Each line from the top of the listing through the one holding "Estima a receita" should be restated word for word, with nothing added and no pictures.
• • • • •
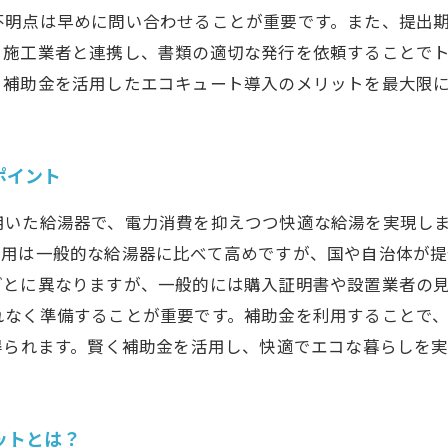
不明点は早めに問い合わせることが重要です。また、提出
、施工業者と連携し、書類の適切な発行を依頼することで
、補助金を活用したエコキュート導入のメリットを最大限
ポイント
用いた給湯器で、電力消費を抑えつつ快適な給湯を実現し
費用は一般的な給湯器に比べて高めですが、国や自治体が
ごとに異なりますが、一般的には購入証明書や設置業者の
れなく準備することが重要です。補助金を利用することで
得られます。賢く補助金を活用し、快適でエコな暮らしを
ットとは？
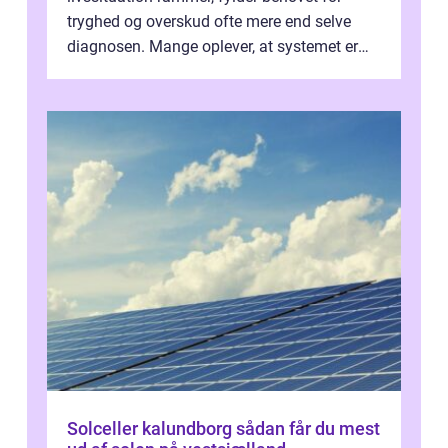
tryghed og overskud ofte mere end selve
diagnosen. Mange oplever, at systemet er
presset, og at skiftende fagpersoner og ...
Solceller kalundborg sådan får du mest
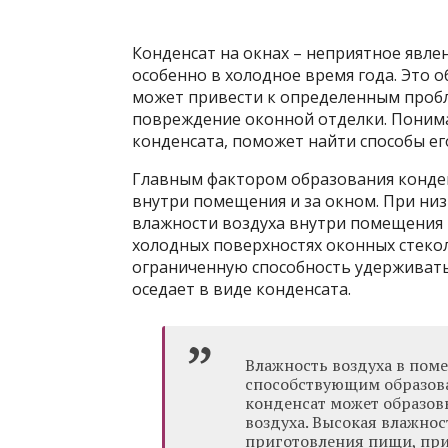
Конденсат на окнах – неприятное явле
особенно в холодное время года. Это 
может привести к определенным пробл
повреждение оконной отделки. Пони
конденсата, поможет найти способы ег
Главным фактором образования конден
внутри помещения и за окном. При низ
влажности воздуха внутри помещения 
холодных поверхностях оконных стекол
ограниченную способность удерживать 
оседает в виде конденсата.
Влажность воздуха в пом
способствующим образова
конденсат может образов
воздуха. Высокая влажно
приготовления пищи, при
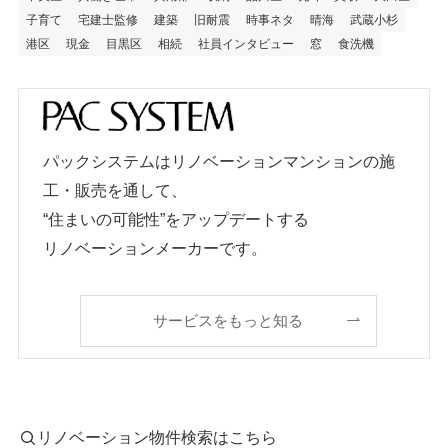
子育て
宅建士監修
建築
旧耐震
時事ネタ
晴海
武蔵小杉
港区
現金
目黒区
相続
社員インタビュー
窓
食洗機
パックシステムはリノベーションマンションの施
工・販売を通して、
“住まいの可能性”をアップデートする
リノベーションメーカーです。
サービスをもっと知る
リノベーション物件検索はこちら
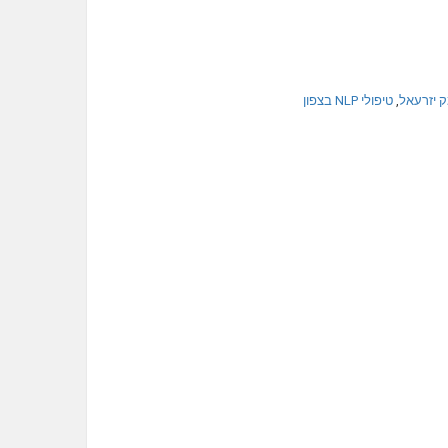
,
טיפולי NLP בצפון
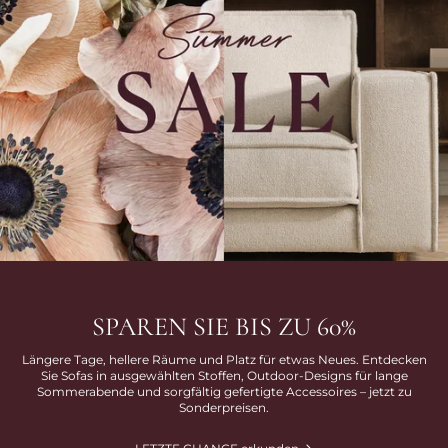
SPAREN SIE BIS ZU 60%
Längere Tage, hellere Räume und Platz für etwas Neues. Entdecken
Sie Sofas in ausgewählten Stoffen, Outdoor-Designs für lange
Sommerabende und sorgfältig gefertigte Accessoires – jetzt zu
Sonderpreisen.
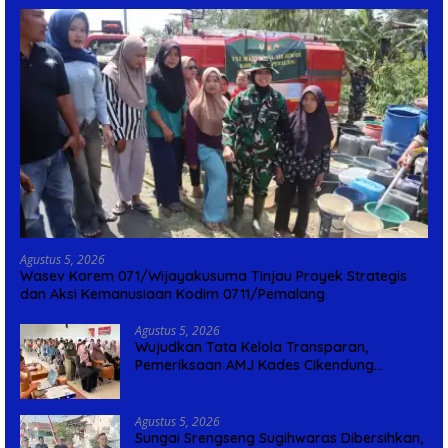
Agustus 5, 2026
Wasev Korem 071/Wijayakusuma Tinjau Proyek Strategis
dan Aksi Kemanusiaan Kodim 0711/Pemalang
Agustus 5, 2026
Wujudkan Tata Kelola Transparan,
Pemeriksaan AMJ Kades Cikendung
Rampung Tanpa Kendala
Agustus 5, 2026
Sungai Srengseng Sugihwaras Dibersihkan,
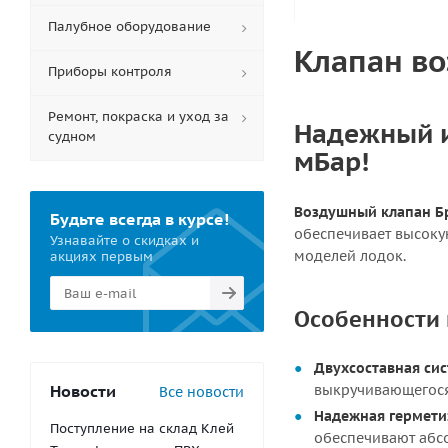
Палубное оборудование
Клапан во
Приборы контроля
Ремонт, покраска и уход за
Надежный и
судном
мБар!
Воздушный клапан Б
Будьте всегда в курсе!
обеспечивает высоку
Узнавайте о скидках и
моделей лодок.
акциях первым
Особенности 
Двухсоставная сис
Новости
выкручивающегося
Все новости
Надежная гермети
Поступление на склад Клей
обеспечивают абс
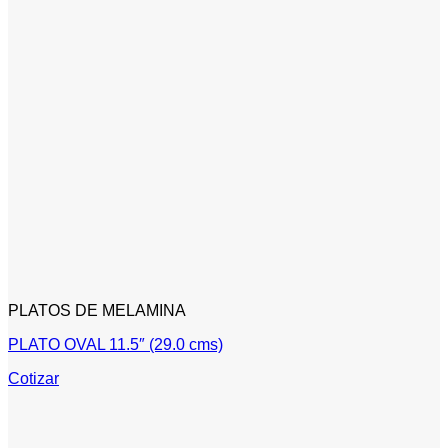
PLATOS DE MELAMINA
PLATO OVAL 11.5″ (29.0 cms)
Cotizar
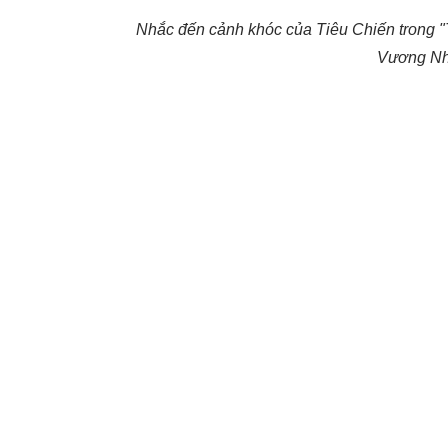
Nhắc đến cảnh khóc của Tiêu Chiến trong "T
Vương Nh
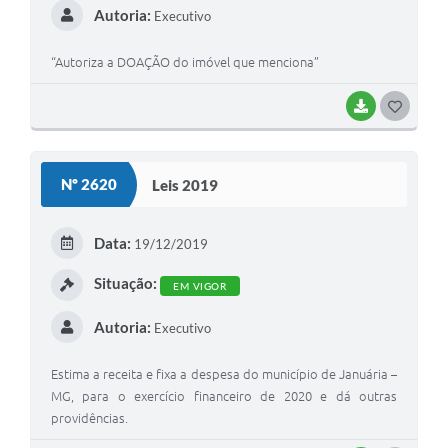
Autoria:
Executivo
“Autoriza a DOAÇÃO do imóvel que menciona”
BAIXAR
G
O
S
Nº 2620
Leis 2019
T
E
Data:
19/12/2019
I
Situação:
EM VIGOR
Autoria:
Executivo
Estima a receita e fixa a despesa do município de Januária –
MG, para o exercício financeiro de 2020 e dá outras
providências.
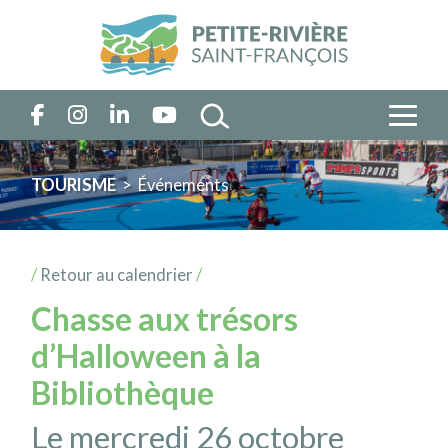
TOURISME
> Événements
/
Retour au calendrier
/
Chasse aux trésors
d’Halloween à la
Bibliothèque
Le mercredi 26 octobre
• • • • •
### [Answer for the task]
不明点は早めに問い合わせることが重要です。また、提出
、施工業者と連携し、書類の適切な発行を依頼することで
、補助金を活用したエコキュート導入のメリットを最大限
ポイント
用いた給湯器で、電力消費を抑えつつ快適な給湯を実現し
費用は一般的な給湯器に比べて高めですが、国や自治体が
ごとに異なりますが、一般的には購入証明書や設置業者の
れなく準備することが重要です。補助金を利用することで
得られます。賢く補助金を活用し、快適でエコな暮らしを
ットとは？
tryghed og overskud ofte mere end selve
diagnosen. Mange oplever, at systemet er
presset, og at skiftende fagpersoner og ...
Solceller kalundborg sådan får du mest
Конденсат на окнах – неприятное явле
особенно в холодное время года. Это 
может привести к определенным пробл
повреждение оконной отделки. Пони
конденсата, поможет найти способы ег
Главным фактором образования конден
внутри помещения и за окном. При низ
влажности воздуха внутри помещения 
холодных поверхностях оконных стекол
ограниченную способность удерживать 
оседает в виде конденсата.
Влажность воздуха в пом
способствующим образова
конденсат может образов
воздуха. Высокая влажно
приготовления пищи, при
子育て
宅建士監修
建築
旧耐震
時事ネタ
晴海
武蔵小杉
港区
現金
目黒区
相続
社員インタビュー
窓
食洗機
パックシステムはリノベーションマンションの施
工・販売を通して、
“住まいの可能性”をアップデートする
リノベーションメーカーです。
サービスをもっと知る
リノベーション物件検索はこちら
,
טיפולי NLP בצפון
SPAREN SIE BIS ZU 60%
Längere Tage, hellere Räume und Platz für etwas Neues. Entdecken
Sie Sofas in ausgewählten Stoffen, Outdoor-Designs für lange
Sommerabende und sorgfältig gefertigte Accessoires – jetzt zu
Sonderpreisen.
Agustus 5, 2026
Wasev Korem 071/Wijayakusuma Tinjau Proyek Strategis
dan Aksi Kemanusiaan Kodim 0711/Pemalang
Agustus 5, 2026
Wujudkan Tata Kelola Transparan,
Pemeriksaan AMJ Kades Cikendung
Rampung Tanpa Kendala
Agustus 5, 2026
Sungai Srengseng Sugihwaras Dibersihkan,
Палубное оборудование
Клапан во
Приборы контроля
Ремонт, покраска и уход за
Надежный и
судном
мБар!
Воздушный клапан Б
Будьте всегда в курсе!
обеспечивает высоку
Узнавайте о скидках и
моделей лодок.
акциях первым
Особенности 
Двухсоставная сис
Новости
выкручивающегося
Все новости
Надежная гермети
Поступление на склад Клей
обеспечивают абс
PLATOS DE MELAMINA
PLATO OVAL 11.5″ (29.0 cms)
Cotizar
Nhắc đến cảnh khóc của Tiêu Chiến trong "T
Vương Nh
Autoria:
Executivo
“Autoriza a DOAÇÃO do imóvel que menciona”
BAIXAR
G
O
S
Nº 2620
Leis 2019
T
E
Data:
19/12/2019
I
Situação:
EM VIGOR
Autoria:
Executivo
Estima a receita e fixa a despesa do município de Januária –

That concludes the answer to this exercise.